Depuis près de soixante-dix ans, la zone est soumise aux soubresauts du conflit israélo-arabe. Mais aucun des belligérants n’est responsable de l’état de la mer Morte. C’est un excès de sel qui semble à l’origine de ce meurtre géologique perpétué bien avant l’âge des médecins légistes.
Avec 27,5 % de sel, l’eau de cette mer bat avec une marge considérable le taux de salinité moyen des étendues d’eau de son espèce : 2 % à 4 % environ. Rien que le chiffre rend nerveux les hypertendus. Les poissons et les algues, eux, ne peuvent survivre dans ce milieu plus salé qu’une addition dans un restaurant de caviar, et c’est leur absence qui justifie son appellation de « mer morte ». L’enquête suit toujours son cours, avec quelques centaines de milliers d’années de retard sur le dossier. La mer elle-même n’est pas aussi innocente qu’elle paraît : c’est de fait un lac, et cette usurpation d’identité est suspecte.
Trésors minéraux
Pour ce qui est de savoir qui a lâché la salière, quelques pistes se dessinent. Son nom hébreu, « mer de Loth », peut laisser penser que le patriarche biblique se serait débarrassé là des restes de sa femme, transformée en statue de sel pour avoir regardé derrière elle lors de sa fuite de Sodome.

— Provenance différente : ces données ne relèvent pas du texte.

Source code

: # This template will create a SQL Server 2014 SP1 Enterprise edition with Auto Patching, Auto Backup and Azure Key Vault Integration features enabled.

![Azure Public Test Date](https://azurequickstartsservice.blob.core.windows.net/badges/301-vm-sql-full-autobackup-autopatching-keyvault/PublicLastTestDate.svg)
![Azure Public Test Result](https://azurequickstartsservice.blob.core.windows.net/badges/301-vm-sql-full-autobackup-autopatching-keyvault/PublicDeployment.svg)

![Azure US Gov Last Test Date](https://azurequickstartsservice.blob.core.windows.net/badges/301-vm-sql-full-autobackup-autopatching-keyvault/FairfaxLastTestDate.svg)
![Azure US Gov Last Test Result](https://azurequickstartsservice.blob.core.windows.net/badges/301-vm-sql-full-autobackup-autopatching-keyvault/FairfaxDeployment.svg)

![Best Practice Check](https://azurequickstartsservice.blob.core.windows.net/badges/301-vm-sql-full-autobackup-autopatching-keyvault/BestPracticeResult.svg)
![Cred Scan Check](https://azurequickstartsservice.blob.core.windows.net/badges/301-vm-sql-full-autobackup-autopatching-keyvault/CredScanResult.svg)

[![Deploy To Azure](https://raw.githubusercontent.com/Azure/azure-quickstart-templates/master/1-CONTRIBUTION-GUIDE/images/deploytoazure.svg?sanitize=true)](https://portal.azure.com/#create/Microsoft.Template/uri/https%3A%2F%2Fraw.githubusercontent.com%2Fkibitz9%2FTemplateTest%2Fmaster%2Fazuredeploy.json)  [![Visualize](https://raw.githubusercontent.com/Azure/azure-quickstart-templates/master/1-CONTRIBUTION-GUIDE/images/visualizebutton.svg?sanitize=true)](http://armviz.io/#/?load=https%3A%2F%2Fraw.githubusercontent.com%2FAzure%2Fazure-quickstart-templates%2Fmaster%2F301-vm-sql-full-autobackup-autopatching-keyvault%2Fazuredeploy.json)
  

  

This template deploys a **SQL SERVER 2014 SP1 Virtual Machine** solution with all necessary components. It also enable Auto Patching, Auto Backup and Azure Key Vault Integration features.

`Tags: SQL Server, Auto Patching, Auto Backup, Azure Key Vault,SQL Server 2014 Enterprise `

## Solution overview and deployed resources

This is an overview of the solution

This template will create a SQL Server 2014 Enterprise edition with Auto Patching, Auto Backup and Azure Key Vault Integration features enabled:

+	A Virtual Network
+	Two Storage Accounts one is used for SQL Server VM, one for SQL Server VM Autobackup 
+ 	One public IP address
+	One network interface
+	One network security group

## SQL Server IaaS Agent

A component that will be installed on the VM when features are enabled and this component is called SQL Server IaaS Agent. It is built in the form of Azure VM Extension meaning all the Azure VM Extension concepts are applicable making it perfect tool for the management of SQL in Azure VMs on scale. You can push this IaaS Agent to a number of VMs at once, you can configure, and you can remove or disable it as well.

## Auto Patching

Pour l’instant, rien ne coule de source, mais le pillage organisé de ce cadavre aqueux ne facilite pas le travail des enquêteurs : les laboratoires de cosmétiques puisent allègrement dans les trésors minéraux de la mer Morte pour fabriquer des produits naturels à succès. L’assèchement en cours de cette mer richissime inquiète également les scientifiques et fait grimper le taux de salinité vers les sommets. La solution ? Allonger tout cela à l’eau douce. La mer Morte aurait donc un point commun avec le pastis… Une piste à suivre.